┌─ Records for processing

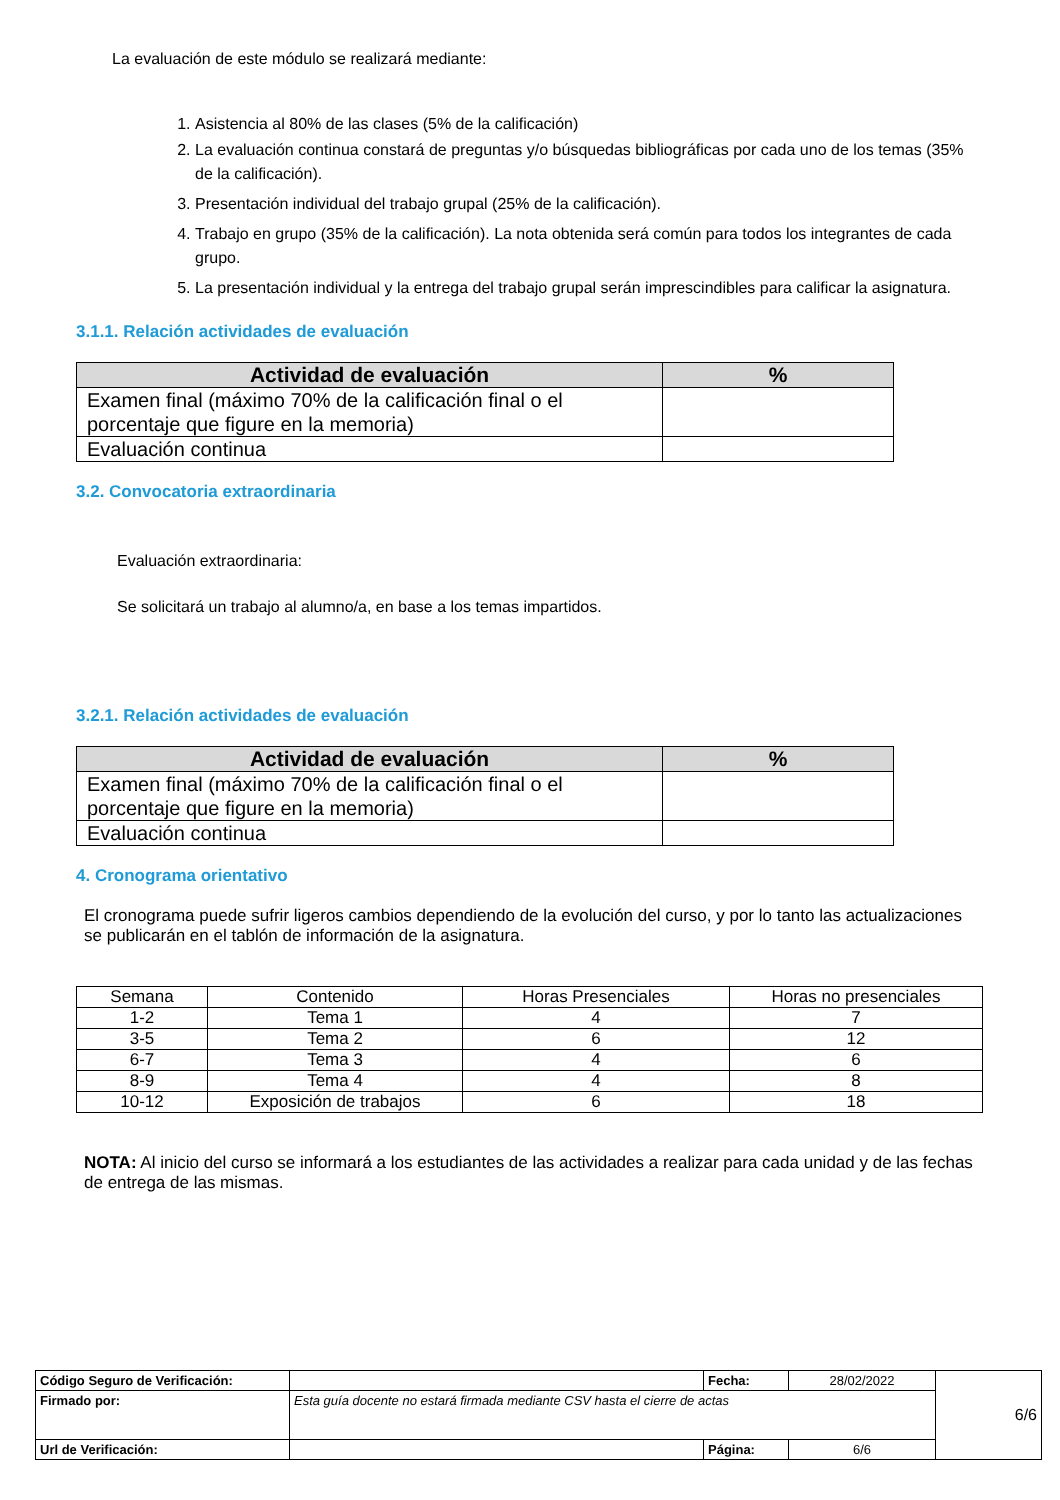La evaluación de este módulo se realizará mediante:
1. Asistencia al 80% de las clases (5% de la calificación)
2. La evaluación continua constará de preguntas y/o búsquedas bibliográficas por cada uno de los temas (35% de la calificación).
3. Presentación individual del trabajo grupal (25% de la calificación).
4. Trabajo en grupo (35% de la calificación). La nota obtenida será común para todos los integrantes de cada grupo.
5. La presentación individual y la entrega del trabajo grupal serán imprescindibles para calificar la asignatura.
3.1.1. Relación actividades de evaluación
| Actividad de evaluación | % |
| --- | --- |
| Examen final (máximo 70% de la calificación final o el porcentaje que figure en la memoria) | |
| Evaluación continua | |
3.2. Convocatoria extraordinaria
Evaluación extraordinaria:
Se solicitará un trabajo al alumno/a, en base a los temas impartidos.
3.2.1. Relación actividades de evaluación
| Actividad de evaluación | % |
| --- | --- |
| Examen final (máximo 70% de la calificación final o el porcentaje que figure en la memoria) | |
| Evaluación continua | |
4. Cronograma orientativo
El cronograma puede sufrir ligeros cambios dependiendo de la evolución del curso, y por lo tanto las actualizaciones se publicarán en el tablón de información de la asignatura.
| Semana | Contenido | Horas Presenciales | Horas no presenciales |
| 1-2 | Tema 1 | 4 | 7 |
| 3-5 | Tema 2 | 6 | 12 |
| 6-7 | Tema 3 | 4 | 6 |
| 8-9 | Tema 4 | 4 | 8 |
| 10-12 | Exposición de trabajos | 6 | 18 |
NOTA: Al inicio del curso se informará a los estudiantes de las actividades a realizar para cada unidad y de las fechas de entrega de las mismas.
| Código Seguro de Verificación: | | Fecha: | 28/02/2022 | 6/6 |
| Firmado por: | Esta guía docente no estará firmada mediante CSV hasta el cierre de actas | | | |
| Url de Verificación: | | Página: | 6/6 | |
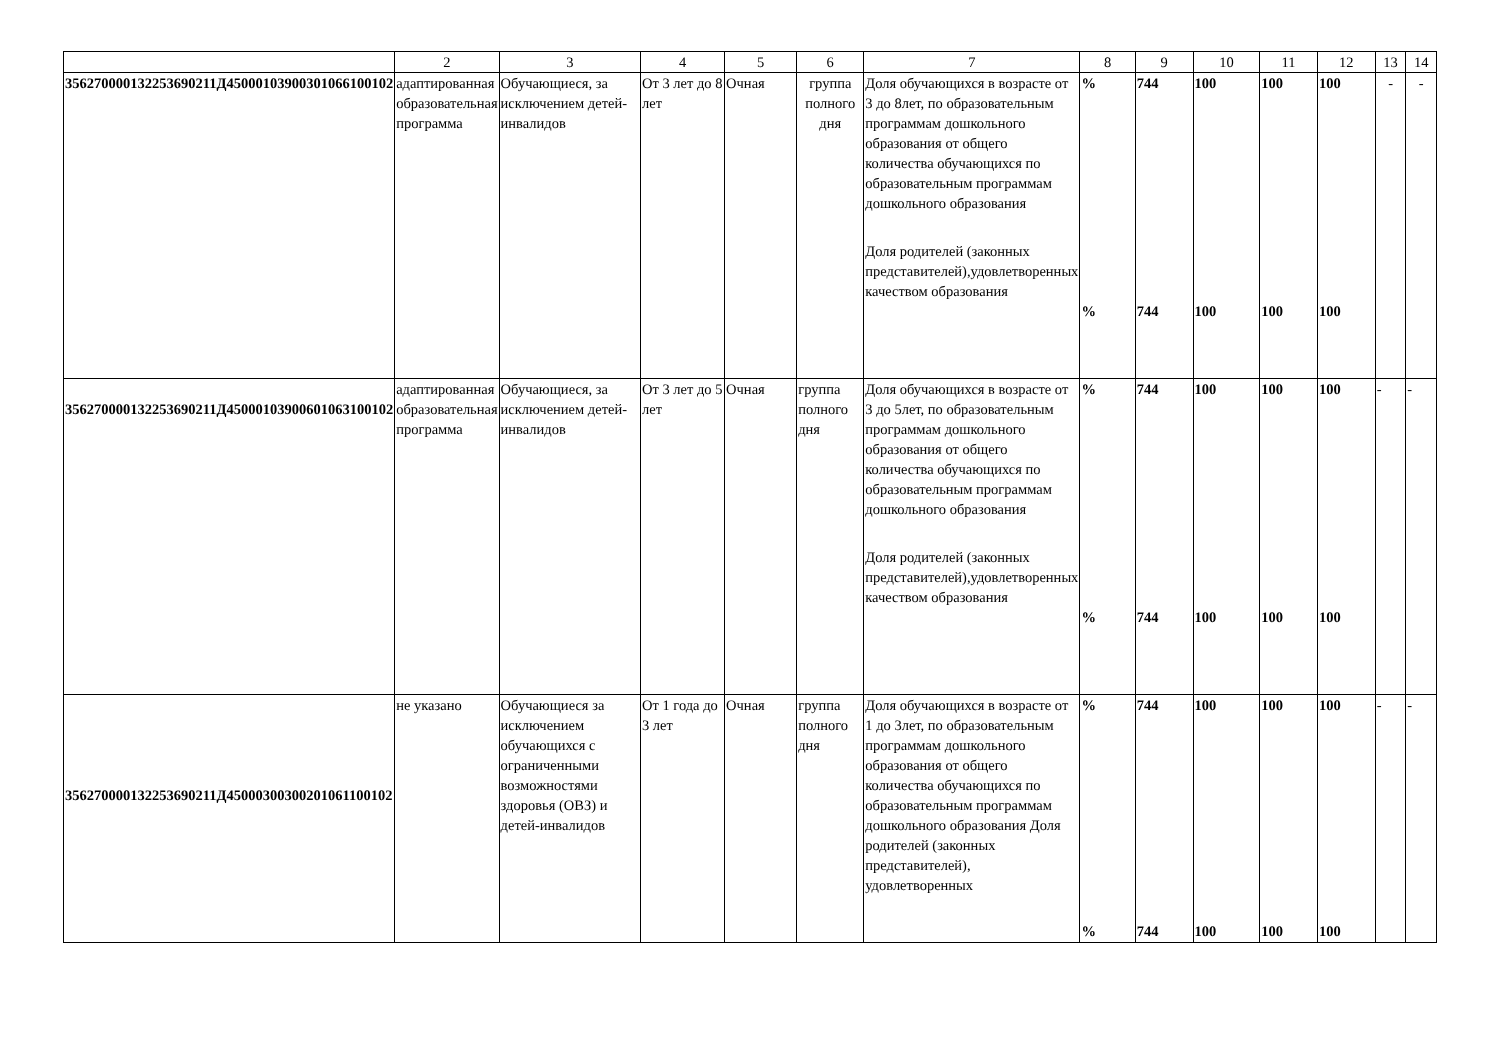| | 2 | 3 | 4 | 5 | 6 | 7 | 8 | 9 | 10 | 11 | 12 | 13 | 14 |
| 356270000132253690211Д45000103900301066100102 | адаптированная образовательная программа | Обучающиеся, за исключением детей-инвалидов | От 3 лет до 8 лет | Очная | группа полного дня | Доля обучающихся в возрасте от 3 до 8лет, по образовательным программам дошкольного образования от общего количества обучающихся по образовательным программам дошкольного образования Доля родителей (законных представителей),удовлетворенных качеством образования | % % | 744 744 | 100 100 | 100 100 | 100 100 | - | - |
| 356270000132253690211Д45000103900601063100102 | адаптированная образовательная программа | Обучающиеся, за исключением детей-инвалидов | От 3 лет до 5 лет | Очная | группа полного дня | Доля обучающихся в возрасте от 3 до 5лет, по образовательным программам дошкольного образования от общего количества обучающихся по образовательным программам дошкольного образования Доля родителей (законных представителей),удовлетворенных качеством образования | % % | 744 744 | 100 100 | 100 100 | 100 100 | - | - |
| 356270000132253690211Д45000300300201061100102 | не указано | Обучающиеся за исключением обучающихся с ограниченными возможностями здоровья (ОВЗ) и детей-инвалидов | От 1 года до 3 лет | Очная | группа полного дня | Доля обучающихся в возрасте от 1 до 3лет, по образовательным программам дошкольного образования от общего количества обучающихся по образовательным программам дошкольного образования Доля родителей (законных представителей), удовлетворенных | % % | 744 744 | 100 100 | 100 100 | 100 100 | - | - |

└─

▶ **Instructions for the task**: Repeat exactly, and only, the entries from the line with "no presenciales |" through the line with "12 | 13 | 14 |". Pictures are skipped.

▶ **Response for this exercise**:
| Semana | Contenido | Horas Presenciales | Horas no presenciales |
| 1-2 | Tema 1 | 4 | 7 |
| 3-5 | Tema 2 | 6 | 12 |
| 6-7 | Tema 3 | 4 | 6 |
| 8-9 | Tema 4 | 4 | 8 |
| 10-12 | Exposición de trabajos | 6 | 18 |
NOTA: Al inicio del curso se informará a los estudiantes de las actividades a realizar para cada unidad y de las fechas de entrega de las mismas.
| Código Seguro de Verificación: | | Fecha: | 28/02/2022 | 6/6 |
| Firmado por: | Esta guía docente no estará firmada mediante CSV hasta el cierre de actas | | | |
| Url de Verificación: | | Página: | 6/6 | |
| | 2 | 3 | 4 | 5 | 6 | 7 | 8 | 9 | 10 | 11 | 12 | 13 | 14 |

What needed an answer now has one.